### Job
In every item below, change "common name" to "vernacular name" and write out the lines again, leaving everything else as it is.

#### Records shown ####

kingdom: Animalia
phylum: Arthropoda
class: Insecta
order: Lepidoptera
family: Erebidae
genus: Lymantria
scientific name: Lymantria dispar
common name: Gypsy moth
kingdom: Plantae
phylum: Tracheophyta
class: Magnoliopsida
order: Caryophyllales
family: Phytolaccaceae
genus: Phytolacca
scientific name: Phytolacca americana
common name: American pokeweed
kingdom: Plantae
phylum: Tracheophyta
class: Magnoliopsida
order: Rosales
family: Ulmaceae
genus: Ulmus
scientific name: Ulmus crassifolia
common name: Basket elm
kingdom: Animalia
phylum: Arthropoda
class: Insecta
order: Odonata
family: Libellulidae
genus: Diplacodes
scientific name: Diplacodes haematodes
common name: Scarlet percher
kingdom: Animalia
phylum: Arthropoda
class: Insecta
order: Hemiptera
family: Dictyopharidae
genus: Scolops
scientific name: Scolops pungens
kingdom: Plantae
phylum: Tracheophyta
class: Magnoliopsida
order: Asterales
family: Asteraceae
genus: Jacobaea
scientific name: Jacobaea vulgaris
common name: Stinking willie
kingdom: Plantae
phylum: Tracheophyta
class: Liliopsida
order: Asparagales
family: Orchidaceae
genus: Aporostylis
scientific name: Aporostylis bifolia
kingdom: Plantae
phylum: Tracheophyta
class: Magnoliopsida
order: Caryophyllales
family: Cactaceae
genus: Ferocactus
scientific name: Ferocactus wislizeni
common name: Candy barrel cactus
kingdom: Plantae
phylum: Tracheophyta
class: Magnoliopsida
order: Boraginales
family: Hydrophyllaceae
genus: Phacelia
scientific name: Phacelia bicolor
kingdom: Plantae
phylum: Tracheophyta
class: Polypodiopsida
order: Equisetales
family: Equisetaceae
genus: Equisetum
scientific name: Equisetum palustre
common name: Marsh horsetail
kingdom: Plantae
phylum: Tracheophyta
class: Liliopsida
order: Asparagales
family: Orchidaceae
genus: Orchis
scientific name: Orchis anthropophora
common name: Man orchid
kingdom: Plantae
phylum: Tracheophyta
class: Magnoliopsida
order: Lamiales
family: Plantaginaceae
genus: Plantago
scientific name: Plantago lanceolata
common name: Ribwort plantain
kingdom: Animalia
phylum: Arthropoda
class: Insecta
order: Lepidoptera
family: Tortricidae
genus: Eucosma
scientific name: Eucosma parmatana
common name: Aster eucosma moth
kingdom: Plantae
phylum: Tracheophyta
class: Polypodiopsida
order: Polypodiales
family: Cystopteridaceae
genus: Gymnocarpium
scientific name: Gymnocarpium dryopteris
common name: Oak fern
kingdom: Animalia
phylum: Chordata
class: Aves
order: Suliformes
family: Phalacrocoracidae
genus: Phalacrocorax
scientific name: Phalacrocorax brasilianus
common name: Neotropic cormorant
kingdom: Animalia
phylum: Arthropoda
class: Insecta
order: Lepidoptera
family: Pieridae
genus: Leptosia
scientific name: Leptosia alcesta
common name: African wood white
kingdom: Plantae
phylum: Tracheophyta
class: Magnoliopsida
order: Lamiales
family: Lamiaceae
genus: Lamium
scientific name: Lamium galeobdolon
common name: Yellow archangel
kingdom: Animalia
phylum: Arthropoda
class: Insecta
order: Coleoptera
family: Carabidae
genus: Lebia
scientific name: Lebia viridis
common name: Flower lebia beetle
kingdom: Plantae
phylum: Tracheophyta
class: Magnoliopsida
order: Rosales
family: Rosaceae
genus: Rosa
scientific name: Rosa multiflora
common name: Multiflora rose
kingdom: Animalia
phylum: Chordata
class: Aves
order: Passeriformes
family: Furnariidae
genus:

####

### Answer in full
kingdom: Animalia
phylum: Arthropoda
class: Insecta
order: Lepidoptera
family: Erebidae
genus: Lymantria
scientific name: Lymantria dispar
vernacular name: Gypsy moth
kingdom: Plantae
phylum: Tracheophyta
class: Magnoliopsida
order: Caryophyllales
family: Phytolaccaceae
genus: Phytolacca
scientific name: Phytolacca americana
vernacular name: American pokeweed
kingdom: Plantae
phylum: Tracheophyta
class: Magnoliopsida
order: Rosales
family: Ulmaceae
genus: Ulmus
scientific name: Ulmus crassifolia
vernacular name: Basket elm
kingdom: Animalia
phylum: Arthropoda
class: Insecta
order: Odonata
family: Libellulidae
genus: Diplacodes
scientific name: Diplacodes haematodes
vernacular name: Scarlet percher
kingdom: Animalia
phylum: Arthropoda
class: Insecta
order: Hemiptera
family: Dictyopharidae
genus: Scolops
scientific name: Scolops pungens
kingdom: Plantae
phylum: Tracheophyta
class: Magnoliopsida
order: Asterales
family: Asteraceae
genus: Jacobaea
scientific name: Jacobaea vulgaris
vernacular name: Stinking willie
kingdom: Plantae
phylum: Tracheophyta
class: Liliopsida
order: Asparagales
family: Orchidaceae
genus: Aporostylis
scientific name: Aporostylis bifolia
kingdom: Plantae
phylum: Tracheophyta
class: Magnoliopsida
order: Caryophyllales
family: Cactaceae
genus: Ferocactus
scientific name: Ferocactus wislizeni
vernacular name: Candy barrel cactus
kingdom: Plantae
phylum: Tracheophyta
class: Magnoliopsida
order: Boraginales
family: Hydrophyllaceae
genus: Phacelia
scientific name: Phacelia bicolor
kingdom: Plantae
phylum: Tracheophyta
class: Polypodiopsida
order: Equisetales
family: Equisetaceae
genus: Equisetum
scientific name: Equisetum palustre
vernacular name: Marsh horsetail
kingdom: Plantae
phylum: Tracheophyta
class: Liliopsida
order: Asparagales
family: Orchidaceae
genus: Orchis
scientific name: Orchis anthropophora
vernacular name: Man orchid
kingdom: Plantae
phylum: Tracheophyta
class: Magnoliopsida
order: Lamiales
family: Plantaginaceae
genus: Plantago
scientific name: Plantago lanceolata
vernacular name: Ribwort plantain
kingdom: Animalia
phylum: Arthropoda
class: Insecta
order: Lepidoptera
family: Tortricidae
genus: Eucosma
scientific name: Eucosma parmatana
vernacular name: Aster eucosma moth
kingdom: Plantae
phylum: Tracheophyta
class: Polypodiopsida
order: Polypodiales
family: Cystopteridaceae
genus: Gymnocarpium
scientific name: Gymnocarpium dryopteris
vernacular name: Oak fern
kingdom: Animalia
phylum: Chordata
class: Aves
order: Suliformes
family: Phalacrocoracidae
genus: Phalacrocorax
scientific name: Phalacrocorax brasilianus
vernacular name: Neotropic cormorant
kingdom: Animalia
phylum: Arthropoda
class: Insecta
order: Lepidoptera
family: Pieridae
genus: Leptosia
scientific name: Leptosia alcesta
vernacular name: African wood white
kingdom: Plantae
phylum: Tracheophyta
class: Magnoliopsida
order: Lamiales
family: Lamiaceae
genus: Lamium
scientific name: Lamium galeobdolon
vernacular name: Yellow archangel
kingdom: Animalia
phylum: Arthropoda
class: Insecta
order: Coleoptera
family: Carabidae
genus: Lebia
scientific name: Lebia viridis
vernacular name: Flower lebia beetle
kingdom: Plantae
phylum: Tracheophyta
class: Magnoliopsida
order: Rosales
family: Rosaceae
genus: Rosa
scientific name: Rosa multiflora
vernacular name: Multiflora rose
kingdom: Animalia
phylum: Chordata
class: Aves
order: Passeriformes
family: Furnariidae
genus:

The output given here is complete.